Vote purple

The United States was not founded with political parties. In fact, our first president George Washington warned against them in his farewell address. Yet, it seems like America did what Americans do best nowadays: ignored him.

Even from the beginning, with Federalists and Democratic-Republicans, political parties were not just used as vehicles of bringing people of similar views together. They also incited major divisions and created misconceptions among the American people that the “other side” is wrong, and even worse, evil.

The political polarization in this country is astounding, and has reached a new level of division. But there is another mounting problem that plagues the American political system, unbeknownst to many: voting along party lines.

Voting along party line means to only vote the way the political party with which you are registered votes, and it is a dangerous technique. A party line vote can mean one of two things: the voter’s beliefs align exactly with their party on every issue, or the voter did no research or did not understand the ballot and just copied the party’s stances.

While the first situation may not seem like an issue at first, upon deeper reflection, it shows an underlying problem with the way our political system works. Two dominating parties can effectively brainwash voters through mass propaganda, and can demonize the other side. In turn, this will increase the divide between political parties- thus the divide in the country- and it can destroy the freedom of ideas through groupthink. (Also, how likely is that the millions of Americans registered as Democrats, or the millions registered as Republicans, hold exactly the same beliefs and want to vote exactly the same way on everything?) However, it is the second situation that reflects a bigger problem in the American political system.

For a democracy to be successful, citizens must actively participate in choosing their government and approving their laws, but there is an increasing apathy that is plaguing the population today.

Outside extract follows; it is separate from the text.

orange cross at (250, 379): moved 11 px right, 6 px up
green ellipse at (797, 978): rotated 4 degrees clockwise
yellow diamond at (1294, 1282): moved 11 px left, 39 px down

There are many people who don’t even bother to research who the candidates are or what the propositions mean, leaving them clueless about what or who to vote for.

This is where the corruption of the parties comes in. Political parties use targeted marketing strategies to convince potential voters that “their way is the best way,” even though usually, these voters don’t even know what the issues are truly about. Ignorance about candidates and acts opens the door for mass political parties to buy your vote, and your voice as a voter is destroyed.

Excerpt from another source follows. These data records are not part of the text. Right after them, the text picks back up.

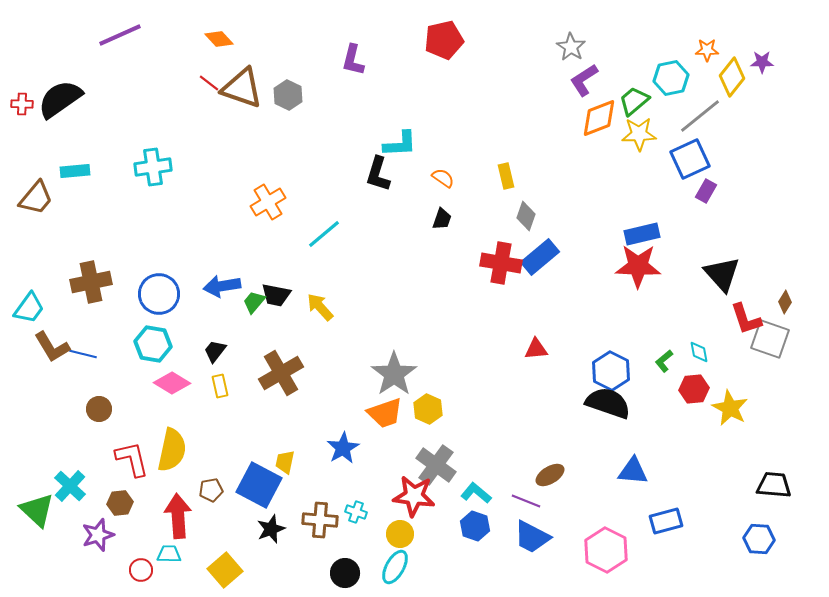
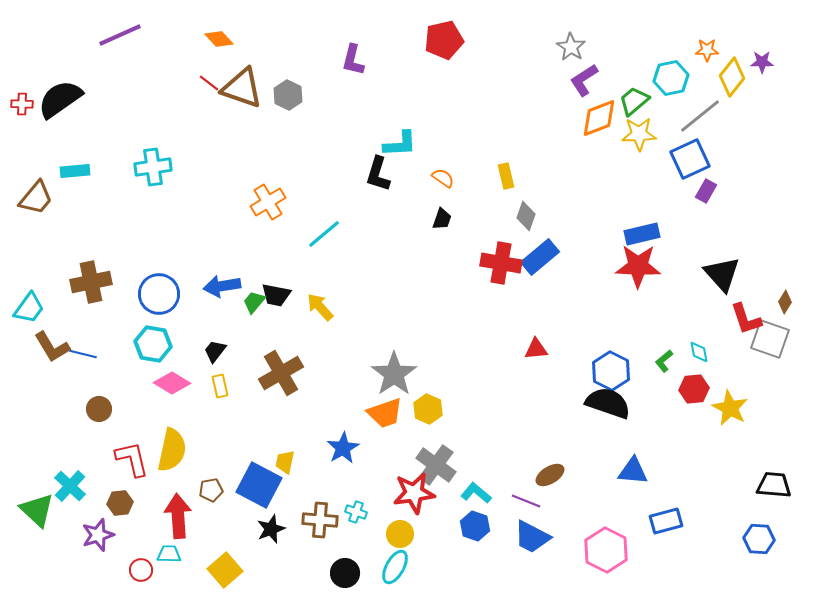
red star at (414, 496): moved 3 px up; rotated 15 degrees counterclockwise
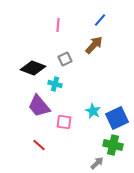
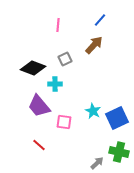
cyan cross: rotated 16 degrees counterclockwise
green cross: moved 6 px right, 7 px down
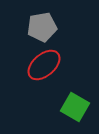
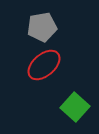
green square: rotated 12 degrees clockwise
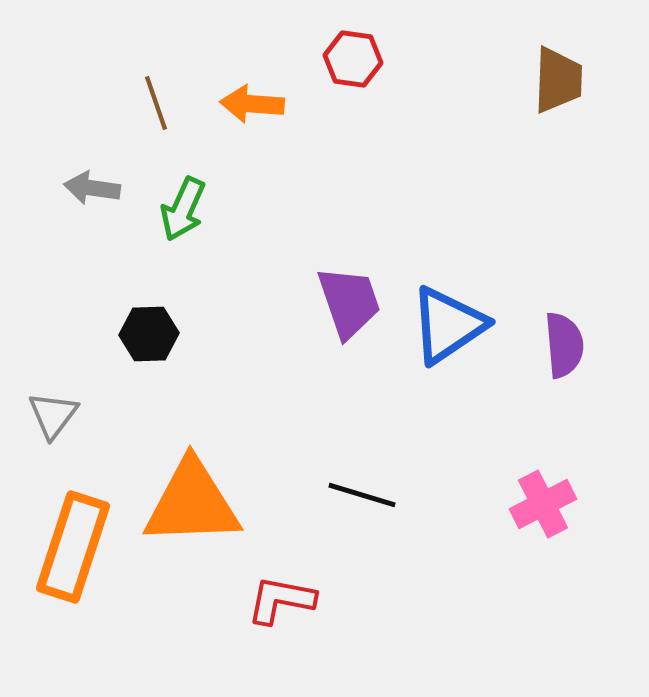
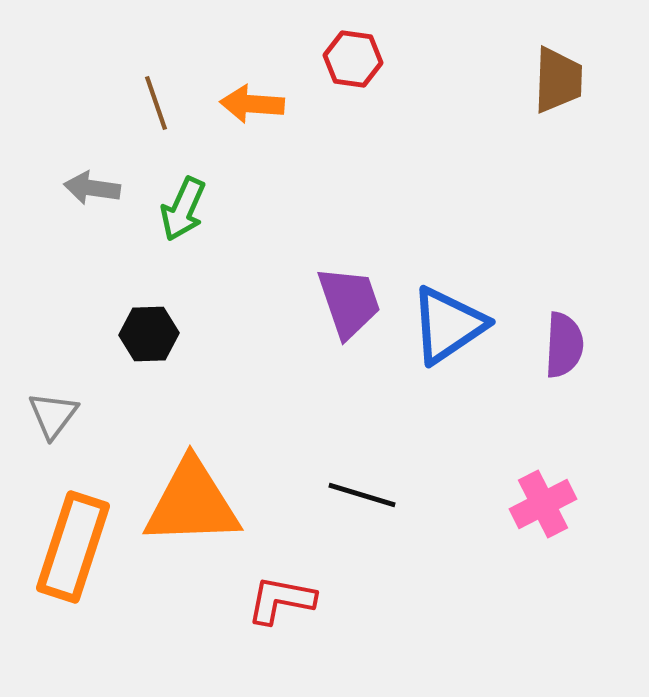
purple semicircle: rotated 8 degrees clockwise
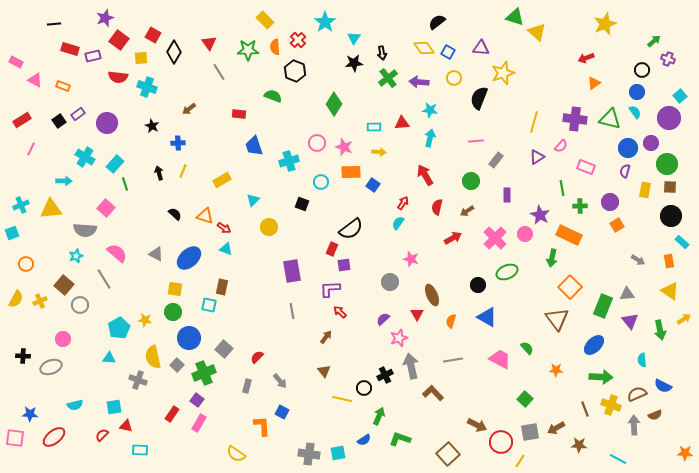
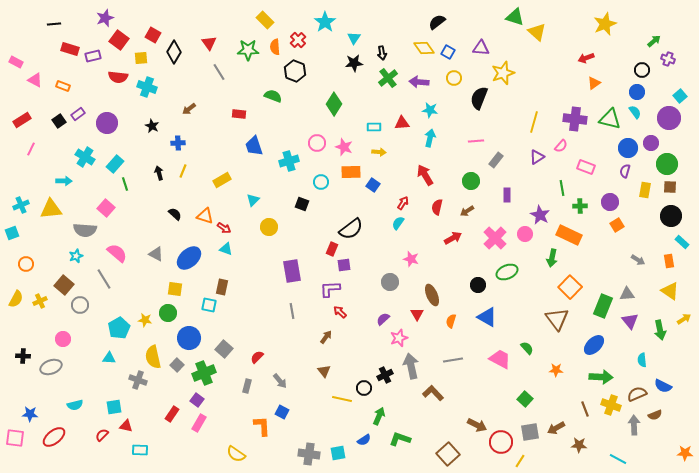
green circle at (173, 312): moved 5 px left, 1 px down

Voting purely by party line, eliminates personal accountability and kills the interest and investment of people in government. You may not even agree with what the candidate’s actual platform is, but you vote for them because of the letter next to their name. Similarly, when Congresswomen and men vote, all too often the actual desires of the states are ignored while the representatives just follow their party.

Drawing this party line in the political sand snowballs into other effects, such as the aforementioned division between parties, increased voter dissatisfaction and decreased number of voters. If people just do what their party tells them, they lose their motivation to participate in government and they start to believe that their voice doesn’t matter anymore. And if the trend of voting party line continues, then their individualized vote may not matter after all.

Now, of course it is very possible that even a moderate liberal could agree with every liberal decision on the ballot, and there is nothing wrong with this situation if you do. If you have done your research, follow your morals and actually agree with the party decisions, you are exercising your democratic rights correctly and utilizing political parties the right way.  

Also, while many issues with the political party system in America have been outlined, these parties do serve their purpose. They give people the chance to connect with others, they inform people of political events, they check the opposite party and can help people quickly identify the basic views of candidates tied to the parties.

It can be hard and time consuming to conduct thorough research on what is on the ballot, but it cannot be stressed enough the importance of this task. Even though election day is tomorrow, there is still time. Blindly voting based on what your party says helps no one, especially not yourself, and you will only be dissatisfied with the result. Fortunately, there are nonpartisan guides available for the sole purpose of giving voters the basics of what they are voting on, and the strategy of looking at sources from the “other side” may give you a new perspective on an issue.

In the end nothing can police voters on how to vote and this extra research shouldn’t discourage voters, but taking the extra time may be the difference between having a senator, a representative, a governor or a president, that you actually want versus one you only knew as red or blue.